Format the lines of the records from the line with "Толстой юк, ә" to the line with "Җөмләдәге кече тел ассимиляциясе чагылыш" as a Markdown table with the columns Number and Text. Give each line its own numbered row, and leave out blank lines.

▬▬▬▬▬▬▬▬▬▬

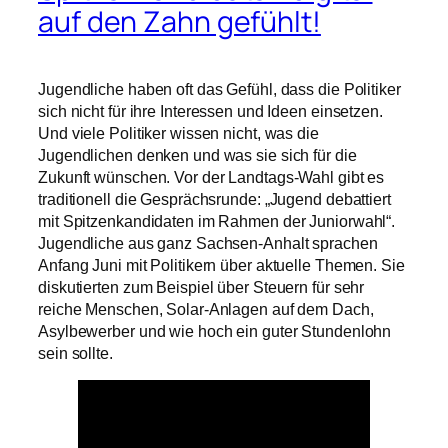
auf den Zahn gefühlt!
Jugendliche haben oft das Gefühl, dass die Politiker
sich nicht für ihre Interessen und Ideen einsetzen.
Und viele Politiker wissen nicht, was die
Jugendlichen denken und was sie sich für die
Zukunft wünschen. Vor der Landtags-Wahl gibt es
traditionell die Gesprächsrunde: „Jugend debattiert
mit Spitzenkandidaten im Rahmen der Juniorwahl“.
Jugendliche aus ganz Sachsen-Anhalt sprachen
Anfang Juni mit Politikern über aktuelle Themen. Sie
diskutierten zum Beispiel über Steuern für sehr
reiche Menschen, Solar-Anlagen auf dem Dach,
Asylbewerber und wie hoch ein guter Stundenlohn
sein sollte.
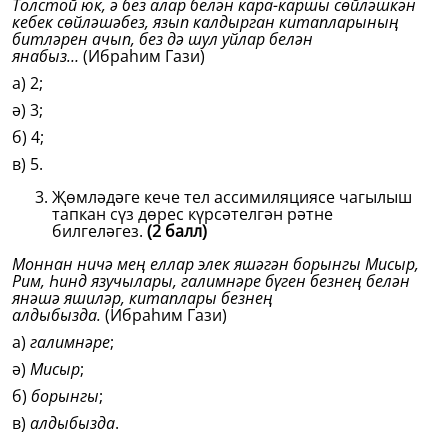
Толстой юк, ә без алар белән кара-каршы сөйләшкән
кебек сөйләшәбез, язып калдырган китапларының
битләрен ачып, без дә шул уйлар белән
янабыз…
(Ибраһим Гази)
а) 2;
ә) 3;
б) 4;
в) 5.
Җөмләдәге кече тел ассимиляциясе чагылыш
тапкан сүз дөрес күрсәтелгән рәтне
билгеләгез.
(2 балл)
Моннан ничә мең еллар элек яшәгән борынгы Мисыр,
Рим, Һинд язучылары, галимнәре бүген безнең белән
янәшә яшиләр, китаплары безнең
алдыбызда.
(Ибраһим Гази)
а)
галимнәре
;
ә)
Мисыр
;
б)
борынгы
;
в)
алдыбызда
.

▬▬▬▬▬▬▬▬▬▬

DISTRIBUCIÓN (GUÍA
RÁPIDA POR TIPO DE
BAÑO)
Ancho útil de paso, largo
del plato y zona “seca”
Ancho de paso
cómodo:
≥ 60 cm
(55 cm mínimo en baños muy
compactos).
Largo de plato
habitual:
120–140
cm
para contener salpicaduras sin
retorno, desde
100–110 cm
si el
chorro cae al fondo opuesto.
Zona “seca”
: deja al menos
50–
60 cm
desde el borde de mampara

▬▬▬▬▬▬▬▬▬▬

Result:
| Number | Text |
|---|---|
| 1 | Толстой юк, ә без алар белән кара-каршы сөйләшкән |
| 2 | кебек сөйләшәбез, язып калдырган китапларының |
| 3 | битләрен ачып, без дә шул уйлар белән |
| 4 | янабыз… |
| 5 | (Ибраһим Гази) |
| 6 | а) 2; |
| 7 | ә) 3; |
| 8 | б) 4; |
| 9 | в) 5. |
| 10 | Җөмләдәге кече тел ассимиляциясе чагылыш |